--- Available records Enclosed Below ---
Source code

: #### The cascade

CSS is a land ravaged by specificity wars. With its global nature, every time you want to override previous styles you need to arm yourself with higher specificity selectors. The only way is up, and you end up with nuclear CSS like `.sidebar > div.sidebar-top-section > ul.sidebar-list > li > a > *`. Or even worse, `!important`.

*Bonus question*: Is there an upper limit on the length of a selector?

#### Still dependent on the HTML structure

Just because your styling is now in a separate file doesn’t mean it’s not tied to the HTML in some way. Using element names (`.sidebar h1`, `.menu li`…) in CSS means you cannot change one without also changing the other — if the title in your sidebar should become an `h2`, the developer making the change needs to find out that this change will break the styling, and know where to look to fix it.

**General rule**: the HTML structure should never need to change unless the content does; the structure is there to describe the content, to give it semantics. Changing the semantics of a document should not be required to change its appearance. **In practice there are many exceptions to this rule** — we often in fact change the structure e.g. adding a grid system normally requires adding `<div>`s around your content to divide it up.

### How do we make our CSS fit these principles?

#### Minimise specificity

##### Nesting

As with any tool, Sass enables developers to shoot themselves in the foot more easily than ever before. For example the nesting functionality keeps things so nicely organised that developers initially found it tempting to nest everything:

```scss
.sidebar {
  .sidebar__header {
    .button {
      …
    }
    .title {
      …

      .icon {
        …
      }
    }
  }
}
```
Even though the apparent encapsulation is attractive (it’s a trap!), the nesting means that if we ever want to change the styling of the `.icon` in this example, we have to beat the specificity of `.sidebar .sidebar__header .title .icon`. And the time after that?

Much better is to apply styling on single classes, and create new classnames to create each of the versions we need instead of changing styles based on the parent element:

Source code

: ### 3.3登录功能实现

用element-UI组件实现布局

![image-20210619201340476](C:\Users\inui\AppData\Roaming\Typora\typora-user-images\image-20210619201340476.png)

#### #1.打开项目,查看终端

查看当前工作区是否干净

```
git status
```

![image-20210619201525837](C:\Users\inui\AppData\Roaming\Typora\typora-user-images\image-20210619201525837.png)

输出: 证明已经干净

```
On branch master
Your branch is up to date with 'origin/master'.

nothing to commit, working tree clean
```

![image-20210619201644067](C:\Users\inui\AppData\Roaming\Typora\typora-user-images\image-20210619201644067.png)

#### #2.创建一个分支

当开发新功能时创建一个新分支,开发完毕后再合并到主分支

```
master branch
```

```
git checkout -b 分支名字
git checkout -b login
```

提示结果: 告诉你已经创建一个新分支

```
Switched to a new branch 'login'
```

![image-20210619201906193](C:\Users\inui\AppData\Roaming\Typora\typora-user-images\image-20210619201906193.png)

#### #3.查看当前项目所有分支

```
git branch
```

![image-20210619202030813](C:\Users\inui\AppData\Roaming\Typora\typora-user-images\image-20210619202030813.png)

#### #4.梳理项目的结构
--- End of Enclosed Available records ---
__Description of the task__:
From the material above, please return each line containing "want".

__Expected answer__:
CSS is a land ravaged by specificity wars. With its global nature, every time you want to override previous styles you need to arm yourself with higher specificity selectors. The only way is up, and you end up with nuclear CSS like `.sidebar > div.sidebar-top-section > ul.sidebar-list > li > a > *`. Or even worse, `!important`.
Even though the apparent encapsulation is attractive (it’s a trap!), the nesting means that if we ever want to change the styling of the `.icon` in this example, we have to beat the specificity of `.sidebar .sidebar__header .title .icon`. And the time after that?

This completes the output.